Copy the lines of the material below word for word, starting with the line that contains "collection date as typed: 20 Nov 1899" and going on through the line that contains "collector number: 2182".
** start **
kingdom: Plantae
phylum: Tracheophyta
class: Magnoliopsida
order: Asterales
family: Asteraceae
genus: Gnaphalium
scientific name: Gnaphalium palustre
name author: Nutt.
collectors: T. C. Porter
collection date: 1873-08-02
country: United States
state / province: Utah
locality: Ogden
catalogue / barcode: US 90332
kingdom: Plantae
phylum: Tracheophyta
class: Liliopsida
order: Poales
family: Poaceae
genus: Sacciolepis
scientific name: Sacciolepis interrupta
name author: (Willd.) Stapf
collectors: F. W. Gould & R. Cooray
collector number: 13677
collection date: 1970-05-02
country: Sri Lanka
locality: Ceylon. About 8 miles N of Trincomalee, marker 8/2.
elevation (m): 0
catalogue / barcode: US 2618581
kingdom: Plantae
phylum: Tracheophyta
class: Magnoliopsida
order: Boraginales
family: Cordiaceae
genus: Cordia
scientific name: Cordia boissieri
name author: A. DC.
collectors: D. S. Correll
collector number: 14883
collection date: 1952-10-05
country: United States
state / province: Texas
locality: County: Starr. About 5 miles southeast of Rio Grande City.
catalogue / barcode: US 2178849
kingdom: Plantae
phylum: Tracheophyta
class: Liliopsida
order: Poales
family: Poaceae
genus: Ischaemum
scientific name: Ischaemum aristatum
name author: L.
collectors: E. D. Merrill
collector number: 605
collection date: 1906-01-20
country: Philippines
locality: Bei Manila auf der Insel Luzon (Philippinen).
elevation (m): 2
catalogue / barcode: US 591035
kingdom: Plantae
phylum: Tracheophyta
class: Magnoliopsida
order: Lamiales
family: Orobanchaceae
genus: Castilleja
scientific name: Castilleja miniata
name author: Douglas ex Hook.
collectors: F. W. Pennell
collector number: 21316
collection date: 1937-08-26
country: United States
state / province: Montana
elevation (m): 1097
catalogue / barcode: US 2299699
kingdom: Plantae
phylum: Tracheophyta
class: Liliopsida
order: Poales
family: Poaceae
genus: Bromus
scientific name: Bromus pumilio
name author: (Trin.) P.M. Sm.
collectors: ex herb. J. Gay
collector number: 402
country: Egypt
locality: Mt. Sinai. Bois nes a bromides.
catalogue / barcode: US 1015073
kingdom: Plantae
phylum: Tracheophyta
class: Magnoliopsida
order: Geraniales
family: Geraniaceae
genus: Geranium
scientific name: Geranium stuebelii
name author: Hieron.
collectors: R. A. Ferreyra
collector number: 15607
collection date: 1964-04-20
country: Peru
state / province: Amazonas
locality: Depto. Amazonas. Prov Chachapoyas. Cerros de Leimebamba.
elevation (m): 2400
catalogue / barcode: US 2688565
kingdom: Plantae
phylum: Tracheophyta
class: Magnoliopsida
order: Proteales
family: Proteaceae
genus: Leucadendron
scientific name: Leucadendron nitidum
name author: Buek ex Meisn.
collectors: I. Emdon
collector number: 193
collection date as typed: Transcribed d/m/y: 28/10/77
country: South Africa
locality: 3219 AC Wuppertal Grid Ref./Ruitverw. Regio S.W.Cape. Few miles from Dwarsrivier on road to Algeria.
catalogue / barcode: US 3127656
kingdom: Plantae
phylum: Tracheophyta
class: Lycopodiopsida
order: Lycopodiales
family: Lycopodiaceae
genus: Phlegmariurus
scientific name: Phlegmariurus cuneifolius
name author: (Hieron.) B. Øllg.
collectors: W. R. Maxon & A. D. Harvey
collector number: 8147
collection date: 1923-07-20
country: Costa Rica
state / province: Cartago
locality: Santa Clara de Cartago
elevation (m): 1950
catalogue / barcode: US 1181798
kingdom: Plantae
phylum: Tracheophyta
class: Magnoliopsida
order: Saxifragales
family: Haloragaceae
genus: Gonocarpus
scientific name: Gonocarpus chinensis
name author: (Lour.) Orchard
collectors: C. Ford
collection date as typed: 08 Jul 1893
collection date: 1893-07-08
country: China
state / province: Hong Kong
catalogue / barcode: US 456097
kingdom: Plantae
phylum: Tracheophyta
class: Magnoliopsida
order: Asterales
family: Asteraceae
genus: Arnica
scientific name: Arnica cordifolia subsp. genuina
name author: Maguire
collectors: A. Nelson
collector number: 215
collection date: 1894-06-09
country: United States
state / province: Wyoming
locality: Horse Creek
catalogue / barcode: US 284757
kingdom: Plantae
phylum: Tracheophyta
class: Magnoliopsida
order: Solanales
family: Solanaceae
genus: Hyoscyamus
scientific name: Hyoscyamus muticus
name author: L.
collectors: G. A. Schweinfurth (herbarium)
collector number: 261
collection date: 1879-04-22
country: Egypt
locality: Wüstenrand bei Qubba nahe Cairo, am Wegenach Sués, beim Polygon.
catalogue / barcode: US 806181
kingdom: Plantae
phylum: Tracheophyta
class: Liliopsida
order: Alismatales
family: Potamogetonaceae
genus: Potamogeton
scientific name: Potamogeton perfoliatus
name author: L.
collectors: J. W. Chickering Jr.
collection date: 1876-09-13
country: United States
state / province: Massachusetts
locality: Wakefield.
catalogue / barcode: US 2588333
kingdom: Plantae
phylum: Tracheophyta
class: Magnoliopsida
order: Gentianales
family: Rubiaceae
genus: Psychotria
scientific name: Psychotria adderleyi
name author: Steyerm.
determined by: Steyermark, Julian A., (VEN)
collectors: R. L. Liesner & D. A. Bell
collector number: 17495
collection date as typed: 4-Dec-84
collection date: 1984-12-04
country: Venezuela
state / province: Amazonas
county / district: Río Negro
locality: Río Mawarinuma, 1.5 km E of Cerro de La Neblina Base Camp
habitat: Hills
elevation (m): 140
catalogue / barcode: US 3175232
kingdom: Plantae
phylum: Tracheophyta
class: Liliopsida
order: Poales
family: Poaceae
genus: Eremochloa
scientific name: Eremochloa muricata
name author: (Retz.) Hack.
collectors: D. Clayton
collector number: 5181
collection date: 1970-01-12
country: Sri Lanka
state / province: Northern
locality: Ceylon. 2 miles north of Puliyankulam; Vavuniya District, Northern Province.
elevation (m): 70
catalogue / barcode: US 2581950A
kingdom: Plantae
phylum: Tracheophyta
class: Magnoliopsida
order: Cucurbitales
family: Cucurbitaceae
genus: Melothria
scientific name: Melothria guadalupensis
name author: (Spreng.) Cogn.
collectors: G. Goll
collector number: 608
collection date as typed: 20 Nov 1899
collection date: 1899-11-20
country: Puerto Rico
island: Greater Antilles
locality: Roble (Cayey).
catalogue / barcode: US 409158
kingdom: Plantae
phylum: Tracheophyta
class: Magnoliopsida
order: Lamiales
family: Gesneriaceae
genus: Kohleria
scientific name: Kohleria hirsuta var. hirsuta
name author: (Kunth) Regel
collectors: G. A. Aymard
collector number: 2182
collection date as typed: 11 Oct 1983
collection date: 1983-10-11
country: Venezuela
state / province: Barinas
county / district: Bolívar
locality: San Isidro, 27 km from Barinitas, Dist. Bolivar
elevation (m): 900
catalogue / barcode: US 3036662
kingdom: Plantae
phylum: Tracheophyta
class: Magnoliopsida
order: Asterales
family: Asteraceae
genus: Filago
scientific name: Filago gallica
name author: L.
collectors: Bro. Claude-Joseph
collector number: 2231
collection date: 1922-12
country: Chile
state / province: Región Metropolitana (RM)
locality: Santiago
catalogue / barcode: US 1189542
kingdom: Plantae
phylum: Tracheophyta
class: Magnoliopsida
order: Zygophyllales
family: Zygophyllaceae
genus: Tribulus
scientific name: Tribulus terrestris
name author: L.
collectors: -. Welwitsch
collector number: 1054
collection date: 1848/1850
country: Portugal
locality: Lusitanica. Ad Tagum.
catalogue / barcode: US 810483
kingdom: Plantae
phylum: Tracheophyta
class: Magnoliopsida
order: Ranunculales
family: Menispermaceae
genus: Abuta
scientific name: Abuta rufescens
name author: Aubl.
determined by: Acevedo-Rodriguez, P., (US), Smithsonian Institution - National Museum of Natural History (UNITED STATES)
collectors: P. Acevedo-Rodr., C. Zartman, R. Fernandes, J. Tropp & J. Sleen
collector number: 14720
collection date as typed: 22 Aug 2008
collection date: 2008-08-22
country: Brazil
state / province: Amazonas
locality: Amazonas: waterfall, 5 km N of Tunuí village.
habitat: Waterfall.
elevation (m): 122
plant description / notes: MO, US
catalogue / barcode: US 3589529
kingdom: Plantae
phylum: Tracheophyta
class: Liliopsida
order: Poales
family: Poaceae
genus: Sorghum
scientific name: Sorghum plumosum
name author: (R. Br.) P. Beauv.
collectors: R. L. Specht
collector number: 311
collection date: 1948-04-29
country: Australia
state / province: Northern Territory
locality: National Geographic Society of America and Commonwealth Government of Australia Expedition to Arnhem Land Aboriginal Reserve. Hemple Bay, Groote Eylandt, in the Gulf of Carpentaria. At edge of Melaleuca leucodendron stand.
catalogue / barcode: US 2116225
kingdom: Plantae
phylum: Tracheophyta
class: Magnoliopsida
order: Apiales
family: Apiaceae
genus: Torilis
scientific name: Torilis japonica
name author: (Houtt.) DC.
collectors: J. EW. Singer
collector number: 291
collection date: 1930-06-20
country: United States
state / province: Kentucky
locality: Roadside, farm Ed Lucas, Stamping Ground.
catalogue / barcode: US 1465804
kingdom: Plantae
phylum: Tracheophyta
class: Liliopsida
** end **
Solved exercise:
collection date as typed: 20 Nov 1899
collection date: 1899-11-20
country: Puerto Rico
island: Greater Antilles
locality: Roble (Cayey).
catalogue / barcode: US 409158
kingdom: Plantae
phylum: Tracheophyta
class: Magnoliopsida
order: Lamiales
family: Gesneriaceae
genus: Kohleria
scientific name: Kohleria hirsuta var. hirsuta
name author: (Kunth) Regel
collectors: G. A. Aymard
collector number: 2182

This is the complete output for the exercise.